Limitations & Future Work

  • Code and datasets are not yet public (promised after acceptance). Hardware barriers (spike camera + ABB arm) remain high, making reproduction costly.
  • Discrete target zones: Target zones are currently just four discrete areas (A/B/C/D), representing coarse tactical control. Performance against adversarial human opponents requiring continuous landing points and real-time strategic play has not been fully verified.
  • Limited generalization to human play: Zero-shot performance on new human players is only 31%, indicating a gap before practical competitive play. Complex ball types like heavy spin or slices are not deeply addressed.
  • Lack of public hardware baseline comparisons: The authors admit there are no public hardware baselines, limiting comparisons to human data and learning methods like ACT/Diffusion Policy.
  • Future directions: Replace discrete zones with continuous landing point regression; introduce opponent intention prediction for active gameplay; use high-frequency spike information to further model ball spin.

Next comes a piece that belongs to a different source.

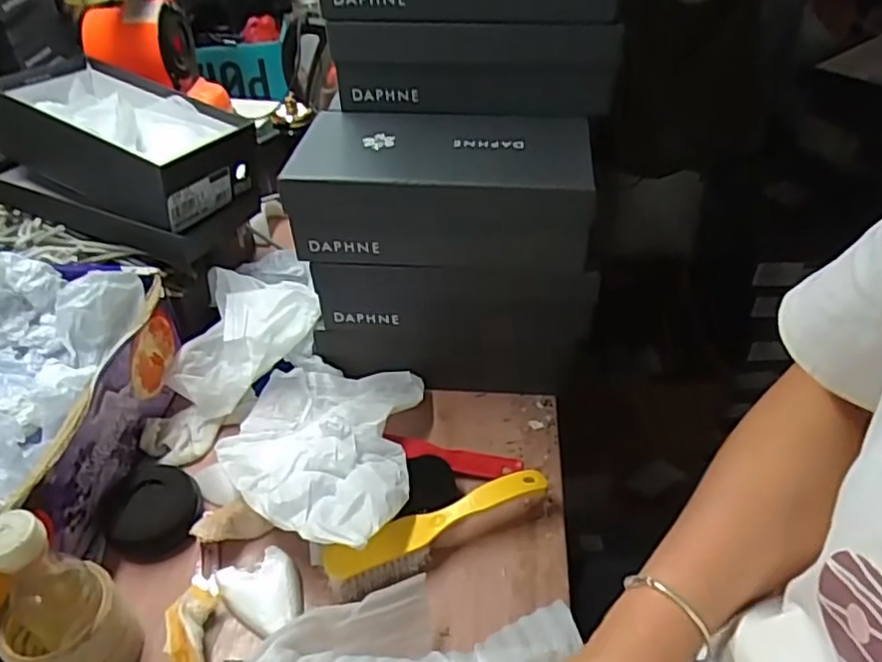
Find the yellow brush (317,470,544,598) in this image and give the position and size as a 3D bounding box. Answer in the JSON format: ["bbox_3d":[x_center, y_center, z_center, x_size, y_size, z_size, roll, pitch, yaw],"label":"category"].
[{"bbox_3d":[-0.001,0.187,0.651,0.227,0.044,0.044,-20,45,-19],"label":"yellow brush"}]

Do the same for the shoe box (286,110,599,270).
[{"bbox_3d":[0.003,-0.147,0.697,0.288,0.094,0.184,4,42,6],"label":"shoe box"}]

  • vs Control methods (Acosta / Mülling, etc.): These rely on precise physics and pre-defined control, which are mathematically rigorous but require exact calibration and lack adaptation to perturbations. This paper keeps the physical model as a skeleton but uses a neural calibrator to absorb real-world deviations.

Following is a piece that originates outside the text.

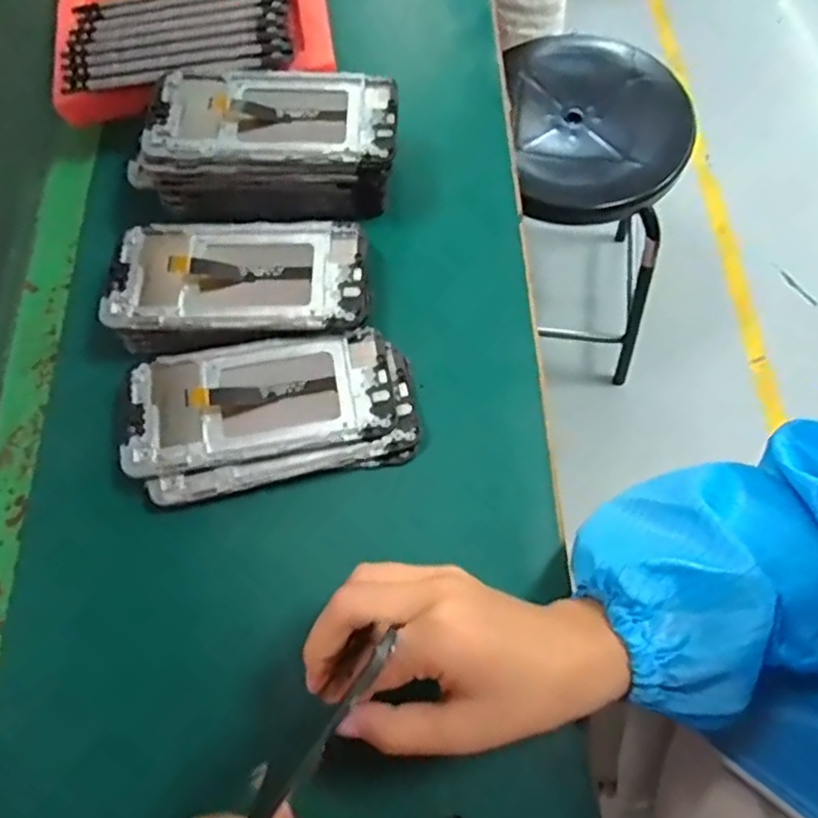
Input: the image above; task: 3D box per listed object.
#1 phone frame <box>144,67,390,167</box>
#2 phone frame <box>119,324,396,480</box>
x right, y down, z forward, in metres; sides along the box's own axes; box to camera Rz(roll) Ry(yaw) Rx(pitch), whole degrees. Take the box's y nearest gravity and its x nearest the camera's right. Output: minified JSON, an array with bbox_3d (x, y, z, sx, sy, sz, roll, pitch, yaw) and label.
[{"bbox_3d":[-0.087,-0.191,0.436,0.154,0.011,0.075,3,65,0],"label":"phone frame"},{"bbox_3d":[-0.087,-0.007,0.398,0.155,0.014,0.070,-10,67,-2],"label":"phone frame"}]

  • vs Learning methods (i-Sim2Real / GoalsEye, etc.): Most rely on simulations and are hindered by the sim-to-real gap. Even GoalsEye relies on sim2real. This work uses purely real-world data for imitation learning, requiring no simulation.
  • vs ACT / Diffusion Policy (General IL strategies): IMPACT's inference takes only 0.407 ms with a 92% hit rate vs their 19%/6%, proving that domain-specific tokenization of trajectories, joints, and zones for high-speed tasks far outperforms off-the-shelf general strategy networks.

Rating

  • Novelty: ⭐⭐⭐⭐⭐ First to introduce spike cameras into a fast-slow dual system for ping-pong interception; the distillation design is clever.
  • Experimental Thoroughness: ⭐⭐⭐⭐⭐ Real-world evaluation across single-target, sequential, OOD, and human-opponent dimensions; solid ablation and latency data.
  • Writing Quality: ⭐⭐⭐⭐ Clear structure and complete formulas; some motivations are a bit grandiose, but limitations are addressed.
  • Value: ⭐⭐⭐⭐⭐ Demonstrates superhuman hit rates and millisecond response times on real hardware, setting a strong example for high-speed temporal control tasks.